Have you considered rolling any of the teaching content into an ebook or other type of self-serve information product? That might be an interesting way of leveraging the content you've collated into something that continues to sell even if you don't feel like getting up in front of someone.
And to those saying workshops aren't "products" well I'd argue they straddle the product/service line. Since you're creating a content package and then presenting it. Lots of the material from workshops can be re-sold or re-presented over and over. Vs pure services which you are creating on demand each time.
> Money is a tool for me — I want more money to hire people full-time, to pay for some boutique development work I want done, to do a few personal things I want to do. I want to be able to work with my dream team (and they don’t come cheap). That sorta thing.
Love that. More money can equal hiring more money, commissioning more art, hiring better trainers so you can learn faster, buying better tools, funding science and research, traveling more and easier, doing more and greater charity, and otherwise good things. I always thought it's silly when people go out of their way to say, "I'd never need more than $xx,xxx." Okay, you wouldn't need it, but with the least little bit of creativity, there's a lot of good and cool things you could do with it. Money's a terrible master, but a pretty good servant.
It would be good to make that more clear in the article. The paragraph about 30×500 gives the impression that that income is being shared, since you point out that the YoH income is your share of it.
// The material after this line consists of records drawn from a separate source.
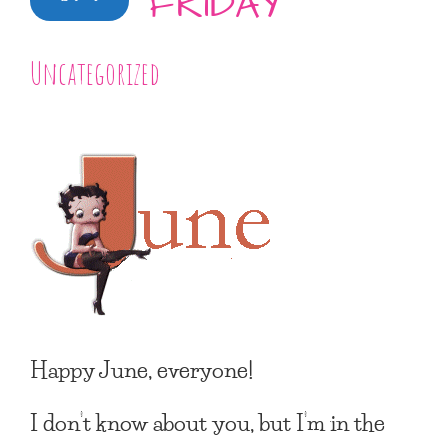
FRIDAY
Uncategorized
Happy June, everyone!
I don’t know about you, but I’m in the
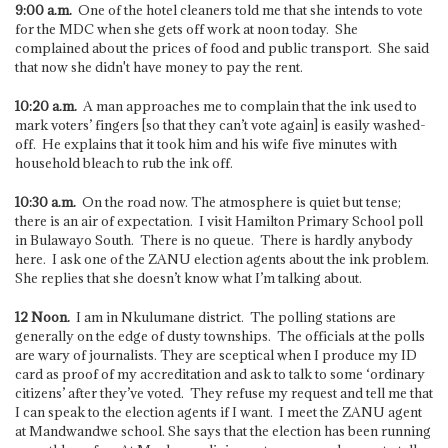
9:00 a.m.
One of the hotel cleaners told me that she intends to vote
for the MDC when she gets off work at noon today. She
complained about the prices of food and public transport. She said
that now she didn't have money to pay the rent.
10:20 a.m.
A man approaches me to complain that the ink used to
mark voters’ fingers [so that they can’t vote again] is easily washed-
off. He explains that it took him and his wife five minutes with
household bleach to rub the ink off.
10:30 a.m.
On the road now. The atmosphere is quiet but tense;
there is an air of expectation. I visit Hamilton Primary School poll
in Bulawayo South. There is no queue. There is hardly anybody
here. I ask one of the ZANU election agents about the ink problem.
She replies that she doesn’t know what I’m talking about.
12 Noon.
I am in Nkulumane district. The polling stations are
generally on the edge of dusty townships. The officials at the polls
are wary of journalists. They are sceptical when I produce my ID
card as proof of my accreditation and ask to talk to some ‘ordinary
citizens’ after they’ve voted. They refuse my request and tell me that
I can speak to the election agents if I want. I meet the ZANU agent
at Mandwandwe school. She says that the election has been running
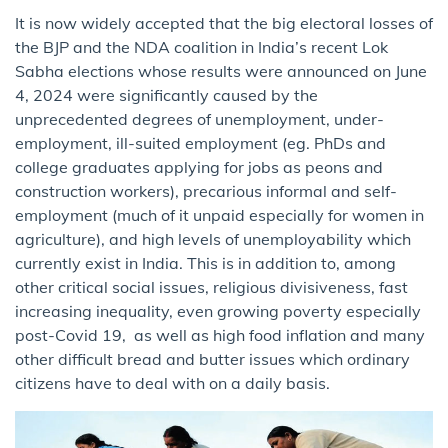
It is now widely accepted that the big electoral losses of
the BJP and the NDA coalition in India’s recent Lok
Sabha elections whose results were announced on June
4, 2024 were significantly caused by the
unprecedented degrees of unemployment, under-
employment, ill-suited employment (eg. PhDs and
college graduates applying for jobs as peons and
construction workers), precarious informal and self-
employment (much of it unpaid especially for women in
agriculture), and high levels of unemployability which
currently exist in India. This is in addition to, among
other critical social issues, religious divisiveness, fast
increasing inequality, even growing poverty especially
post-Covid 19, as well as high food inflation and many
other difficult bread and butter issues which ordinary
citizens have to deal with on a daily basis.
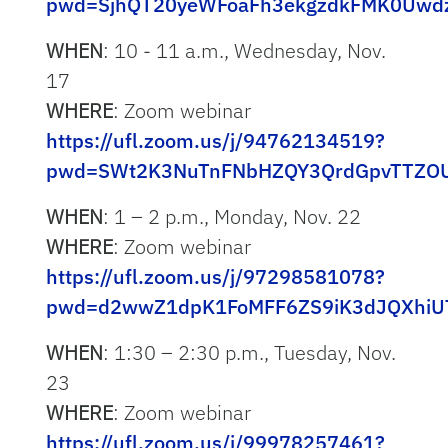
pwd=SjhQT20yeWFoaFh3ekgzdkFMK0Uwd
WHEN
: 10 - 11 a.m., Wednesday, Nov.
17
WHERE
: Zoom webinar
https://ufl.zoom.us/j/94762134519?
pwd=SWt2K3NuTnFNbHZQY3QrdGpvTTZO
WHEN
: 1 – 2 p.m., Monday, Nov. 22
WHERE
: Zoom webinar
https://ufl.zoom.us/j/97298581078?
pwd=d2wwZ1dpK1FoMFF6ZS9iK3dJQXhiU
WHEN
: 1:30 – 2:30 p.m., Tuesday, Nov.
23
WHERE
: Zoom webinar
https://ufl.zoom.us/j/99978257461?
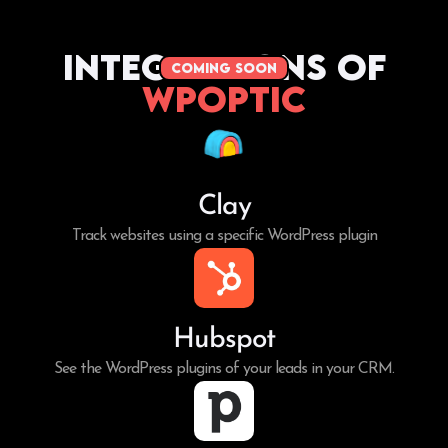
Integrations of
coming soon
WPoptic
Clay
Track websites using a specific WordPress plugin
Hubspot
See the WordPress plugins of your leads in your CRM.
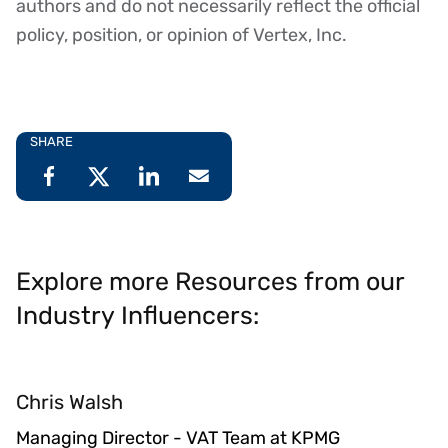
authors and do not necessarily reflect the official
policy, position, or opinion of Vertex, Inc.
SHARE
Explore more Resources from our
Industry Influencers:
Chris Walsh
Managing Director - VAT Team at KPMG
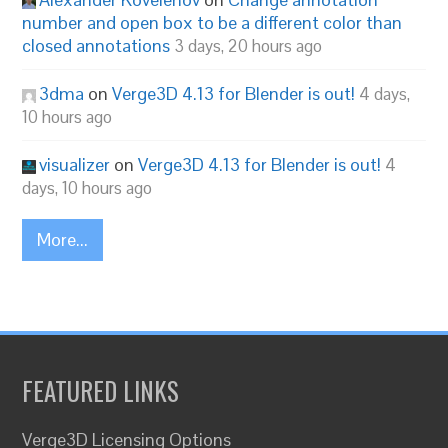
number and open box to be a different color than
closed annotations
3 days, 20 hours ago
3dma
on
Verge3D 4.13 for Blender is out!
4 days,
10 hours ago
visualizer
on
Verge3D 4.13 for Blender is out!
4
days, 10 hours ago
More...
FEATURED LINKS
Verge3D Licensing Options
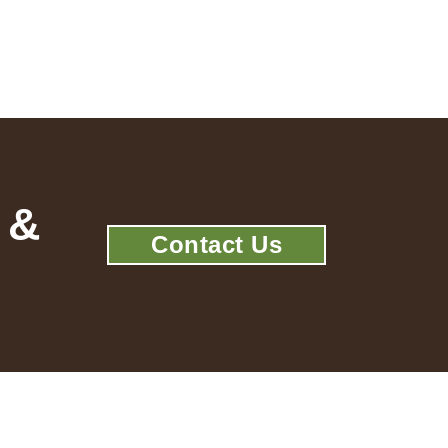
 &
Contact Us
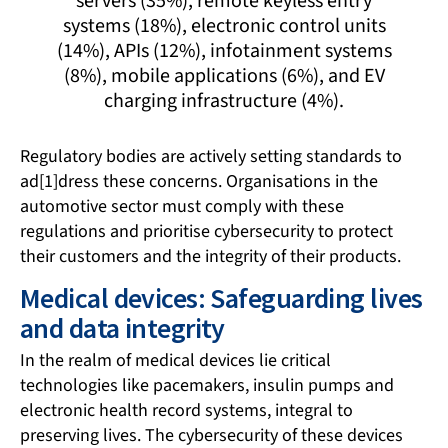
servers (35%), remote keyless entry
systems (18%), electronic control units
(14%), APIs (12%), infotainment systems
(8%), mobile applications (6%), and EV
charging infrastructure (4%).
Regulatory bodies are actively setting standards to
ad[1]dress these concerns. Organisations in the
automotive sector must comply with these
regulations and prioritise cybersecurity to protect
their customers and the integrity of their products.
Medical devices: Safeguarding lives
and data integrity
In the realm of medical devices lie critical
technologies like pacemakers, insulin pumps and
electronic health record systems, integral to
preserving lives. The cybersecurity of these devices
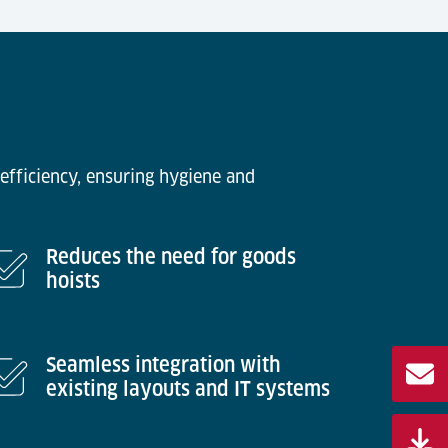
efficiency, ensuring hygiene and
Reduces the need for goods
hoists
Seamless integration with
existing layouts and IT systems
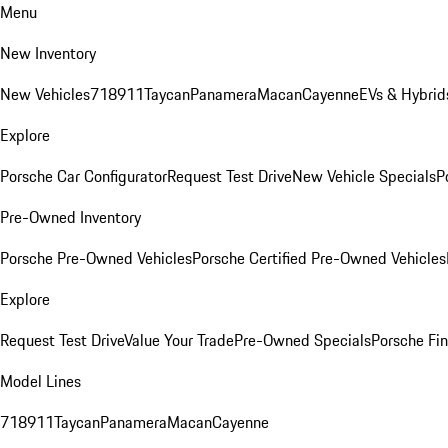
Menu
New Inventory
New Vehicles
718
911
Taycan
Panamera
Macan
Cayenne
EVs & Hybrid
Explore
Porsche Car Configurator
Request Test Drive
New Vehicle Specials
P
Pre-Owned Inventory
Porsche Pre-Owned Vehicles
Porsche Certified Pre-Owned Vehicles
Explore
Request Test Drive
Value Your Trade
Pre-Owned Specials
Porsche Fin
Model Lines
718
911
Taycan
Panamera
Macan
Cayenne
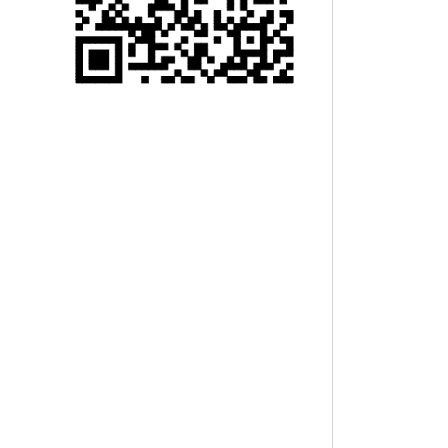
Single 75 Inch TV
Safety Protection
Transport Aviati...
Black Aluminum Bolt
Truss Triangle Plate
Style Stage...
8 Slot PP Material
Handheld Aviation
Case for Wirele...
Storage Cases for
Portable Modular
Stage Platform
Modern Pentathlon
Obstacle Course UIPM
8 Obstacles T...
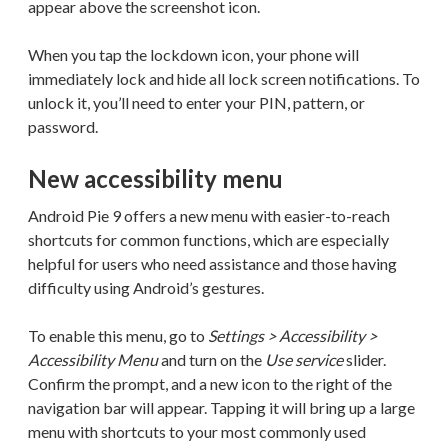
appear above the screenshot icon.
When you tap the lockdown icon, your phone will
immediately lock and hide all lock screen notifications. To
unlock it, you’ll need to enter your PIN, pattern, or
password.
New accessibility menu
Android Pie 9 offers a new menu with easier-to-reach
shortcuts for common functions, which are especially
helpful for users who need assistance and those having
difficulty using Android’s gestures.
To enable this menu, go to
Settings > Accessibility >
Accessibility Menu
and turn on the
Use service
slider.
Confirm the prompt, and a new icon to the right of the
navigation bar will appear. Tapping it will bring up a large
menu with shortcuts to your most commonly used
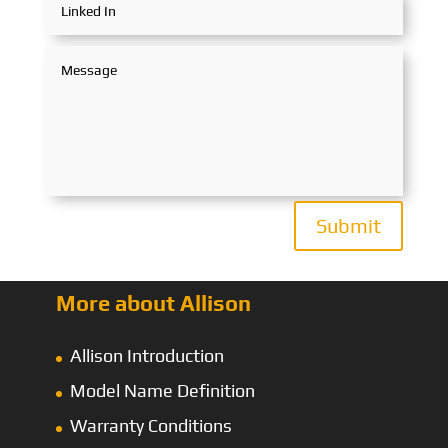
Submit
More about Allison
Allison Introduction
Model Name Definition
Warranty Conditions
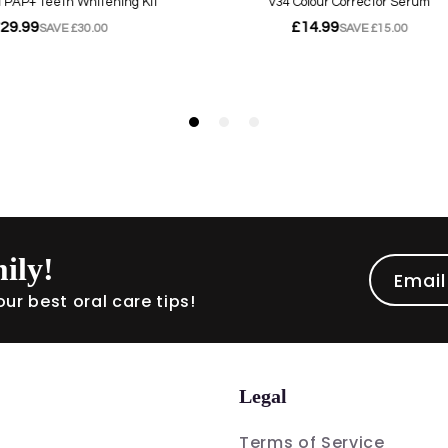
ily!
Email
ur best oral care tips!
Legal
Terms of Service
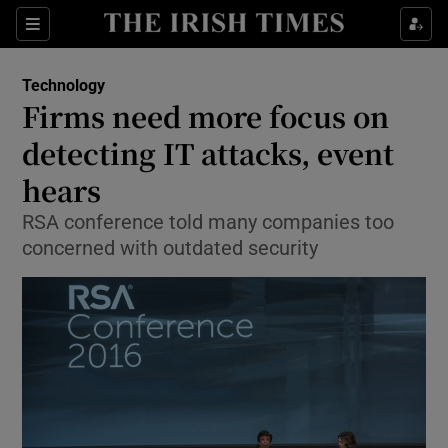
Show Food sub sections
Sections
Show Health sub sections
Technology
Firms need more focus on
Show Life & Style sub sections
detecting IT attacks, event
Show Culture sub sections
hears
RSA conference told many companies too
Show Environment sub sections
concerned with outdated security
Show Technology sub sections
Show Science sub sections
That's because I have no plans to share the 30x500 income with anyone yet. Alex isn't charging me for he material he contributed to the last version since I'm doing all the upkeep. :) He may or may not be joining me in a guest teacher role but we haven't decided yet!
I don't really think so. When you are selling products it's specifically different than a salary.
If I sold 10k widgets for $10 a piece and said my business made a 100k last year, ignoring rent, cost of widget and labor, that would definitely be misleading.
Besides, there are still taxes paid on top of whatever they did bring in, so it really doesn't fit your cute analogy. They paid free lancers, etc.
I mean I don't care, but "How much do you make" has built into the question the idea that everyone who gets a salary pays taxes, etc. When you are talking about a business 'making money' it is built into the question that there are costs associated with it.
You may be technically correct, but if I rolled all the money back into salaries & dev, and profited zero, people would still want to know the $216k number - because anyone could make $0 in profit :)
That said, I have $60k just sitting in my bank account right now - and it feels goooood.
Fair, I'll try to be more clear next time. I was bristling at the idea that people think I was being misleading, when the reality is, that's the word I think in, cuz I am not an accountant. I pay somebody else to think about that for me ;)
You have to pay social security on every dime up to $120,000 you personally make. Doesn't matter if you make it through an Sole Proprietorship, LLC, C-Corp or S-Corp.
Although in Amy's case, she may not have to pay any living in Vienna. But I'm sure the US Gov't get it's share.
If you try to declare that all the money you pulled from your LLC was dividends and not a salary, the IRS will bust you. Once you declare a 'fair' amount as salary (and pay FICA), the rest you can pull without paying FICA.
Lesson learned from experience - when you've got a tiger by the tail like that drop everything, hyper focus on marketing, experiment with paid promotion, partnerships, affiliates, a/b testing, etc.
If you maintain your revenue growth rate for another year you can do anything else you want, and it's a great product that's got the ability to scale.